### Given records

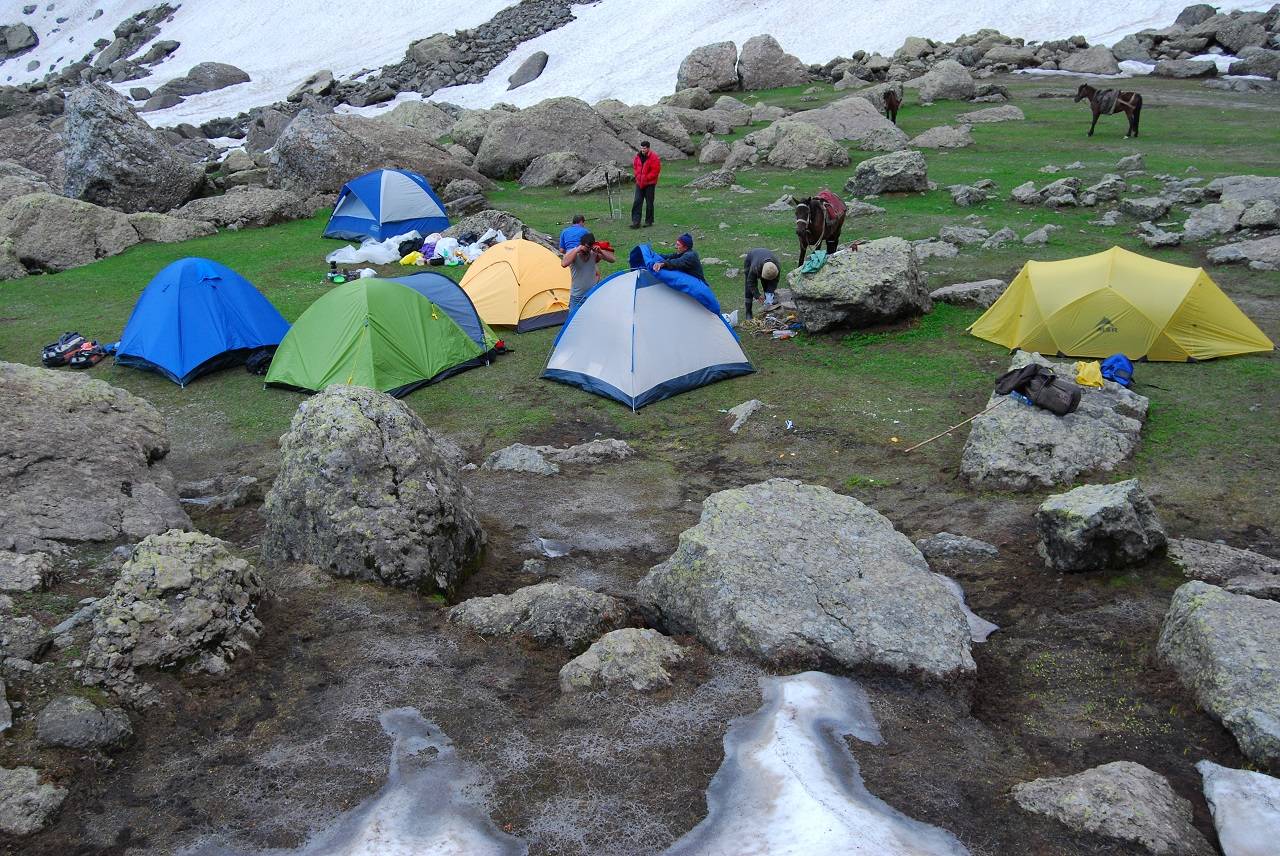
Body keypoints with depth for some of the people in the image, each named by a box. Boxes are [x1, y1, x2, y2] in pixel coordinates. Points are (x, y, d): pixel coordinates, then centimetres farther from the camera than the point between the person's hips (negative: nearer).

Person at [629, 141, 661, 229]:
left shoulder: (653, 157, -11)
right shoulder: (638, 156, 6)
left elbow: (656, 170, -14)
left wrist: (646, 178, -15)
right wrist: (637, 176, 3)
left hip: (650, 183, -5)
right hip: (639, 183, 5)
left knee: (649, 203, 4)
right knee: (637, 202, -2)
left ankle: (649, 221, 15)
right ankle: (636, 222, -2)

######

- **Instructions for the task**: Check each line of the listing above for the string "left" and return those that contain it.

- **Your solution**:
left shoulder: (653, 157, -11)
left elbow: (656, 170, -14)
left wrist: (646, 178, -15)
left hip: (650, 183, -5)
left knee: (649, 203, 4)
left ankle: (649, 221, 15)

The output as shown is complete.